As of today, we've changed up the balloon kit parts to address concerns and improvements. Its a better kit with more stuff for the same price!
There was debate between rubber gloves and leather gloves in the kit. I'm a fan of rubber gloves for pulling in string quickly in an emergency, others are fans of leather gloves as more durable/less likely to fray while letting line out.
The feedback on kit v1.0 was clear-- people prefer leather gloves, so we've switched to leather.
an entirely new part, we threw in two mini-carabiners. We used to recommend tying a loop off in the flight line, but Michele Tobias pushed us to switch to a line-wrapping technique on mini-carabiners, which works flawlessly and should do better at preserving the strength of the flight line. These instructions are integrated into the kit instructions.
the metal ring in v1.0 was overkill and we knew it, but it was easy to use. Several folks pointed this out. The rubber O-ring saves a little weight and provides an extra stretchy cushion against sudden wind. As a point on safety, the metal ring also was more likely to cause damage to a jet engine in the unlikely event of a balloon braking lose and being hit directly by a plane.
the side-tab were faulted for:
accidentally opening when being touched around the release tab
being too long and potentially poking the balloon (although this has never happened)
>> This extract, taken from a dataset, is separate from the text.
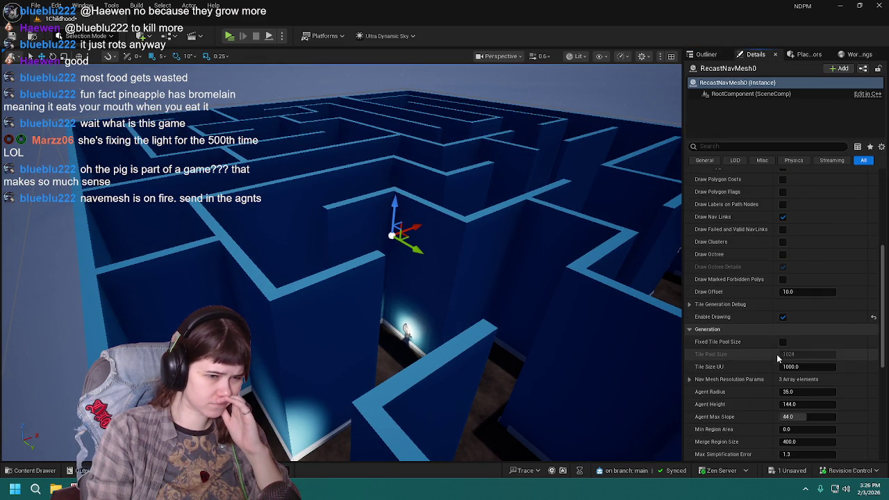
scroll(784, 321, up, 5)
So we switched to a shorter "top-tab" reusable cable tie. The release tab has to be pulled upwards, and more difficult to accidentally release.
Our 170lb stainless steel snap swivels have been changed out for 270lb swivels. The stainless steel swivels were a last-minute change to our kit design, because we couldn't get lead free brass. Turns out, stainless steel swivels are much smaller than brass ones, making them difficult to open. We got numerous complaints about painful fingers opening these swivels. So we switched to 270lb. Total overkill, but larger and easier to work with.
We're shipping the same great custom-wound in the USA 1000ft of 110lb string from Shanti Kites, only now the line is tied onto the winder differently-- although tightly attached at the end of the line, it is a loop that can be loosened and released from the winder in order to attach another winder full of line, allowing easy daisy chaining for higher altitudes.
We printed out a bunch of different instructions we'd made as separate sheets. People found this messy, so we compiled the various guides into an 11x17 fold-over booklet and had them bulk printed. Also included: better links to our internet resources, minor changes (like carabiner line attachement), a full kit inventory, and notes pages.
The first kit was the first item we'd ever had assembled by a fulfillment service. It turned out fairly crude-- just everything thrown in a box. This time, the rubber bands and hardware are in their own resealable (zip-loc style) bags. Also, we got a new recloseable tabbed box that has a handle, so the kit can be stored and carried in the box it ships in. We also added a snazzy sticker.